Gambling and indeed, concerns about gambling are nothing new. There were worries about the effects of the lottery in eighteenth-century London, and plenty of pamphlets and tracts were written condemning games of chance such as cards or dice. It was especially concerning when apprentices or other young people were involved.

Georgian worries turned into Regency ones, and then into Victorian ones; what we see today is perhaps only the inevitable slide towards everyday betting on anything, that all those previous commentators had warned us about.

Nineteenth-century critics of gambling condemned the practice for the same reasons they (for it was often the same people) attacked the consumption of alcohol – at least to excess. Gambling, like the ‘demon drink’, drained the pockets of the poor and brought destitution and moral collapse. As a result most gambling was highly regulated, just like the sale of alcohol.

Which is why James Knott found himself in front of the police magistrate at Worship Street in late April 1857.
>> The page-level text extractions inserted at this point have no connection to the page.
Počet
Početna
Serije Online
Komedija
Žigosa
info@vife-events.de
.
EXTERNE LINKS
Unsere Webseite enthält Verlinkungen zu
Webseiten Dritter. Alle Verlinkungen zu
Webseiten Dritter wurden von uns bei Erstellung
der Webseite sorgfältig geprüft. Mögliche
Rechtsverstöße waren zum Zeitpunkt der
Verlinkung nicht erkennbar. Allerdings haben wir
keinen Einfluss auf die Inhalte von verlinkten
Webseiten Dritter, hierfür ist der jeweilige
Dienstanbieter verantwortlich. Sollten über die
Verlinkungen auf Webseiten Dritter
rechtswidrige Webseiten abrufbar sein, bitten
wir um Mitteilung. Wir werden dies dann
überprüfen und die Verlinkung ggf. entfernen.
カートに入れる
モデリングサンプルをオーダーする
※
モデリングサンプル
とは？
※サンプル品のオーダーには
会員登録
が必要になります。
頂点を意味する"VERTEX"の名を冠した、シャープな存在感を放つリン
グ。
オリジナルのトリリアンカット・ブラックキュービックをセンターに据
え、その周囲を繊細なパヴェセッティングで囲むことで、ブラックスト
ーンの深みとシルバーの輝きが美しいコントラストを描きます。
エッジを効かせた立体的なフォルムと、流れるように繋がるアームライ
Knott ran a beer shop in Shoreditch which had aroused the suspicions of the police. Inspector Cole thought Knott was engaged in an illegal betting operation and had the shop watched. Having assured himself that the shop keeper was up to mischief he called on him one afternoon to ask some questions.

Inspector Cole wanted to look inside a desk which was nailed to the floor but Mrs Knott was reluctant. She told him that ‘the key had been taken away by her husband’ and she couldn’t open it. Cole’s response was to say he was quite happy to break it open.
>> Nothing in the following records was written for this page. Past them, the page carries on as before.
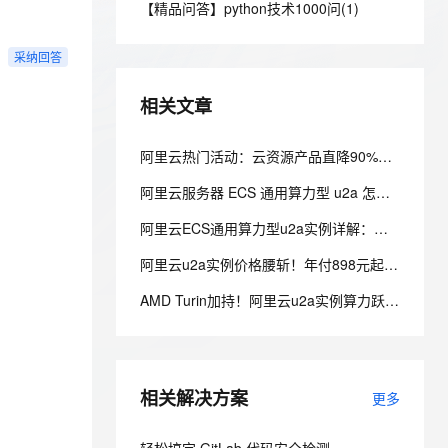
安全
【精品问答】python技术1000问(1)
我要投诉
e-1.1-I2V
Cosyvoice-V3-Flash
PolarDB
上云场景组合购
伴
Qoder CN V1.7.0 发布
漫剧创作，剧本、分镜、视频高效生成
100%兼容MySQL、PostgreSQL，兼容Oracle，支持集中和分布式
覆盖90%+业务场景，专享组合折扣价
畅自然，细节丰富
高表现力语音合成大模型，语音克隆听感自然
VPN
采纳回答
ernetes 版 ACK
云聚AI 严选权益
云安全中心 AI BAS 智能自动
SSL 证书
2V
Fun-ASR
，一键激活高效办公新体验
理容器应用的 K8s 服务
精选AI产品，从模型到应用全链提效
化模拟渗透攻击产品发布
相关文章
文戏情感细腻自然，动作戏激烈拳拳到肉，实现更强表演能力
支持中英文自由切换，具备更强的噪声鲁棒性
堡垒机
AI 用量加速计划
DataWorks ChatBI 会话支持
防火墙
阿里云热门活动：云资源产品直降90%，新客首单38元起，“99 计划”新购续费同价
、识别商机，让客服更高效、服务更出色。
新老同享，达量后返
上传临时文件分析
主机安全
应用
阿里云服务器 ECS 通用算力型 u2a 怎么样？参数、收费标准与业务场景
阿里云ECS通用算力型u2a实例详解：配置、价格与适用场景全解析
千问办公
NEW
AI 应用及服务市场
的智能体编程平台
一站式AI生产力平台
阿里云u2a实例价格腰斩！年付898元起，性能暴涨35%，中小企业上云首选
AI 应用
伶鹊
AMD Turin加持！阿里云u2a实例算力跃升35%，性价比暴增50%，通用算力新王登场
企业级人与Agent协作平台，接入和调度多个数字员工
智能客服平台，对话机器人、对话分析、智能外呼
大模型
大模型服务平台百炼 - 全妙
自然语言处理
应用创作平台
多模态内容创作工具，已接入 DeepSeek
相关解决方案
数据标注
更多
机器学习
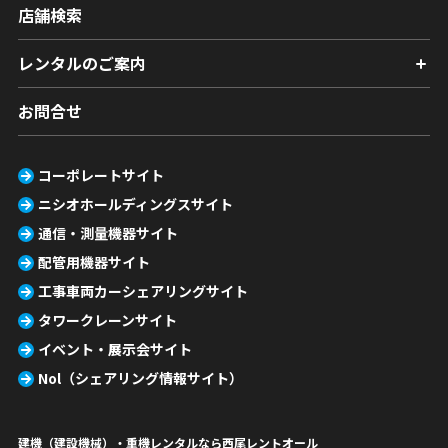
店舗検索
レンタルのご案内
お問合せ
コーポレートサイト
ニシオホールディングスサイト
通信・測量機器サイト
配管用機器サイト
工事車両カーシェアリングサイト
タワークレーンサイト
イベント・展示会サイト
Nol（シェアリング情報サイト）
建機（建設機械）・重機レンタルなら西尾レントオール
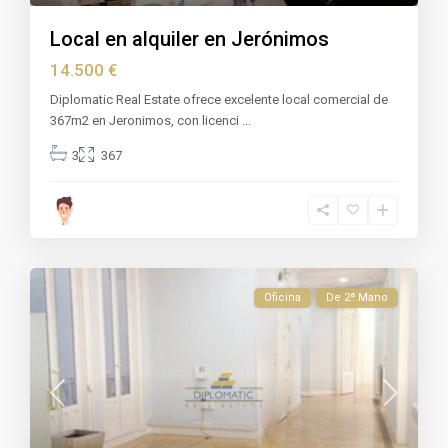
Local en alquiler en Jerónimos
14.500 €
Diplomatic Real Estate ofrece excelente local comercial de
367m2 en Jeronimos, con licenci
...
3
367
Oficina
De 2ª Mano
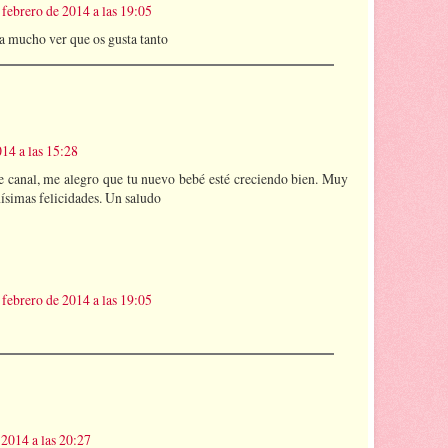
 febrero de 2014 a las 19:05
 mucho ver que os gusta tanto
014 a las 15:28
te canal, me alegro que tu nuevo bebé esté creciendo bien. Muy
ísimas felicidades. Un saludo
 febrero de 2014 a las 19:05
 2014 a las 20:27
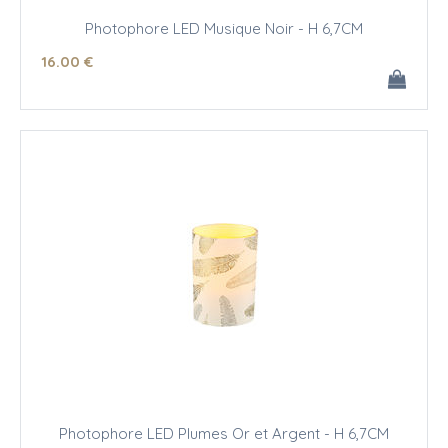
Photophore LED Musique Noir - H 6,7CM
16
.00
€
Photophore LED Plumes Or et Argent - H 6,7CM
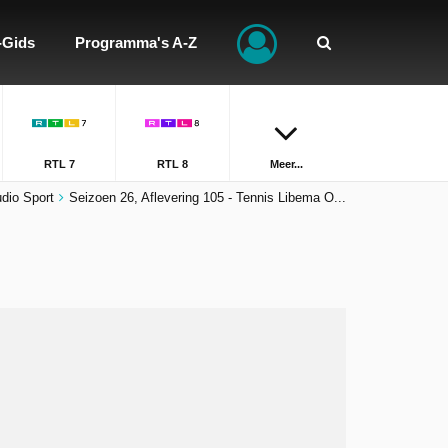
-Gids
Programma's A-Z
RTL 7
RTL 8
Meer...
dio Sport
Seizoen 26, Aflevering 105 - Tennis Libema O...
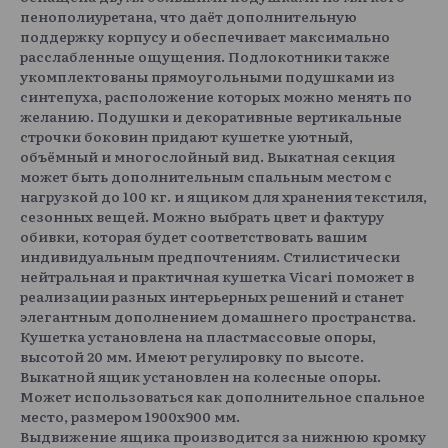
пенополиуретана, что даёт дополнительную
поддержку корпусу и обеспечивает максимально
расслабленные ощущения. Подлокотники также
укомплектованы прямоугольными подушками из
синтепуха, расположение которых можно менять по
желанию. Подушки и декоративные вертикальные
строчки боковин придают кушетке уютный,
объёмный и многослойный вид. Выкатная секция
может быть дополнительным спальным местом с
нагрузкой до 100 кг. и ящиком для хранения текстиля,
сезонных вещей. Можно выбрать цвет и фактуру
обивки, которая будет соответствовать вашим
индивидуальным предпочтениям. Стилистически
нейтральная и практичная кушетка Vicari поможет в
реализации разных интерьерных решений и станет
элегантным дополнением домашнего пространства.
Кушетка установлена на пластмассовые опоры,
высотой 20 мм. Имеют регулировку по высоте.
Выкатной ящик установлен на колесные опоры.
Может использоваться как дополнительное спальное
место, размером 1900х900 мм.
Выдвижение ящика производится за нижнюю кромку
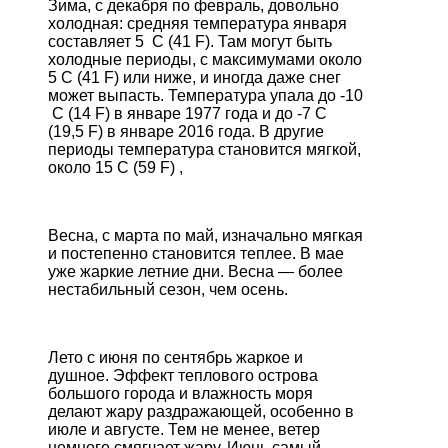
Зима, с декабря по февраль, довольно
холодная: средняя температура января
составляет 5 C (41 F). Там могут быть
холодные периоды, с максимумами около
5 C (41 F) или ниже, и иногда даже снег
может выпасть. Температура упала до -10
C (14 F) в январе 1977 года и до -7 C
(19,5 F) в январе 2016 года. В другие
периоды температура становится мягкой,
около 15 C (59 F) ,
Весна, с марта по май, изначально мягкая
и постепенно становится теплее. В мае
уже жаркие летние дни. Весна — более
нестабильный сезон, чем осень.
Лето с июня по сентябрь жаркое и
душное. Эффект теплового острова
большого города и влажность моря
делают жару раздражающей, особенно в
июле и августе. Тем не менее, ветер
немного смягчает жару. Июнь самый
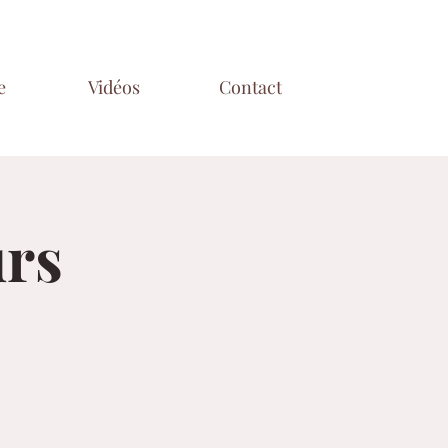
e
Vidéos
Contact
urs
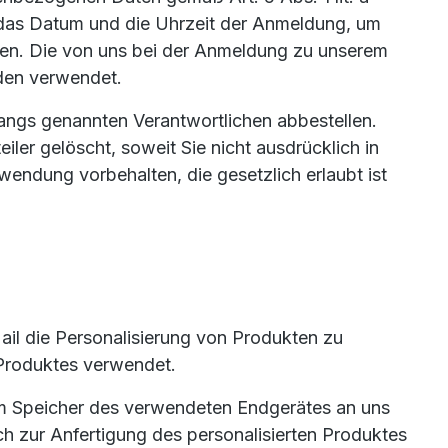
e das Datum und die Uhrzeit der Anmeldung, um
nen. Die von uns bei der Anmeldung zu unserem
den verwendet.
angs genannten Verantwortlichen abbestellen.
ler gelöscht, soweit Sie nicht ausdrücklich in
endung vorbehalten, die gesetzlich erlaubt ist
ail die Personalisierung von Produkten zu
 Produktes verwendet.
dem Speicher des verwendeten Endgerätes an uns
ch zur Anfertigung des personalisierten Produktes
Knott then appeared and miraculously produced the key and opened the desk. Inside (to Knott’s apparent ‘surprise’) the inspector found what he was looking for: ‘various documents relating to races, amongst which were telegraphic messages from York and Doncaster, and numerous betting cards and books’, with details of races run since September 1856.

Knott had explained when questioned by Cole that a man known only as ‘Jemmy’ ran the betting organization, but so far the police had been unable to apprehend him. Knott had a lawyer to speak for him in court who told the sitting magistrate, Mr D’Eyncourt, that his client was innocent, that at worst he had acted in ignorance of the law, and since he was ‘impoverished’ he hoped the justice would be lenient with him.
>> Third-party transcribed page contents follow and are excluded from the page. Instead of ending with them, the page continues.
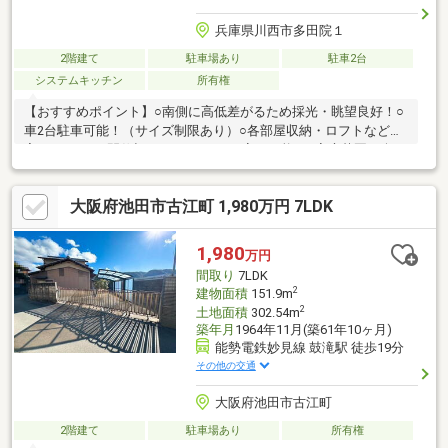
兵庫県川西市多田院１
2階建て
駐車場あり
駐車2台
システムキッチン
所有権
【おすすめポイント】○南側に高低差がるため採光・眺望良好！○
車2台駐車可能！（サイズ制限あり）○各部屋収納・ロフトなど充
実した3LDK 間仕切りをして4LDKに変更可能！○家庭菜園を楽し
める庭スペースあり！○小中学校まで徒歩10分圏内！ 子育てが
しやすい住環境です！○幹線道路へのアクセルも良好！・多田小
大阪府池田市古江町 1,980万円 7LDK
学校・・・徒歩3分（240ｍ）・多田中学校・・・徒歩6分（480
ｍ）・イズミヤ多田店・・・徒歩19分（1520ｍ）・万代多田
店・・・徒歩13分（1040ｍ）・医療法人晋真会 ベリタス病
1,980
万円
院・・・徒歩10分（750ｍ）リフォームや住宅ローンのご相談も
間取り
7LDK
ワンストップで可能！
2
建物面積
151.9m
2
土地面積
302.54m
築年月
1964年11月(築61年10ヶ月)
能勢電鉄妙見線 鼓滝駅 徒歩19分
その他の交通
大阪府池田市古江町
2階建て
駐車場あり
所有権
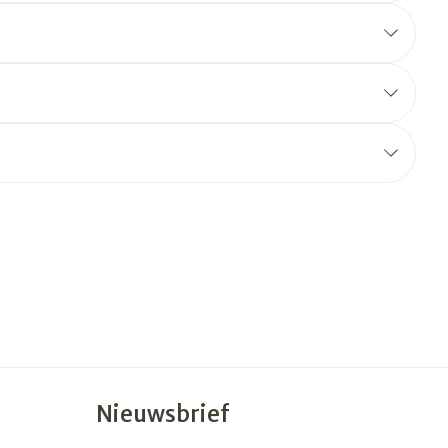
erende
Parfums en
geurproducten
CBD
Nieuwsbrief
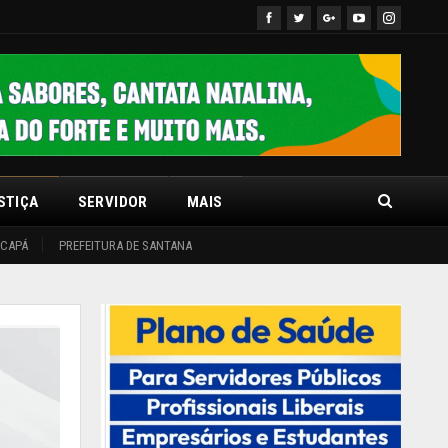
STIÇA
SERVIDOR
MAIS
ACAPÁ
PREFEITURA DE SANTANA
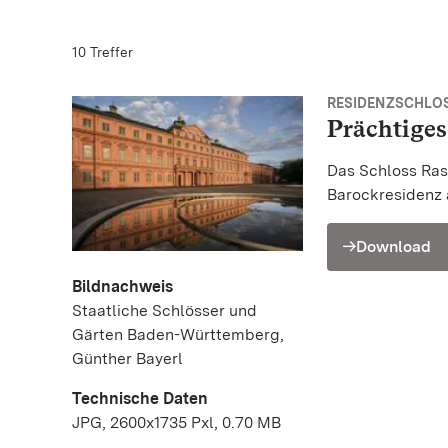
10 Treffer
RESIDENZSCHLOS
Prächtige
Das Schloss Rast
Barockresidenz 
Download
Bildnachweis
Staatliche Schlösser und
Gärten Baden-Württemberg,
Günther Bayerl
Technische Daten
JPG, 2600x1735 Pxl, 0.70 MB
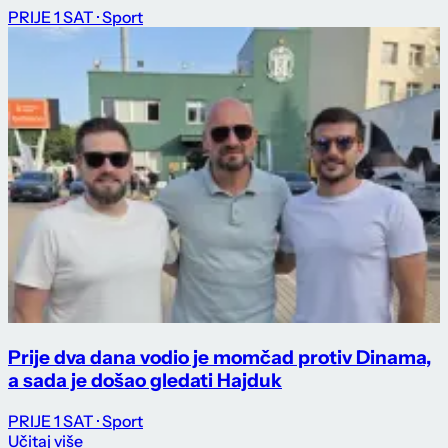
PRIJE 1 SAT
· Sport
Prije dva dana vodio je momčad protiv Dinama,
a sada je došao gledati Hajduk
PRIJE 1 SAT
· Sport
Učitaj više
Mr D’Eyncourt wasn’t inclined to leniency however, and fined him the full amount – £25 (or nearly £1,500 in today’s money) – warning him that failure to pay would earn him three months in the house of correction. At first the ‘impoverished’ beer shop owner looked destined for a spell of hard labour but then, as miraculously as he had found the key to a desk the contents of which he claimed to be entirely ignorant of, he paid his fine and left.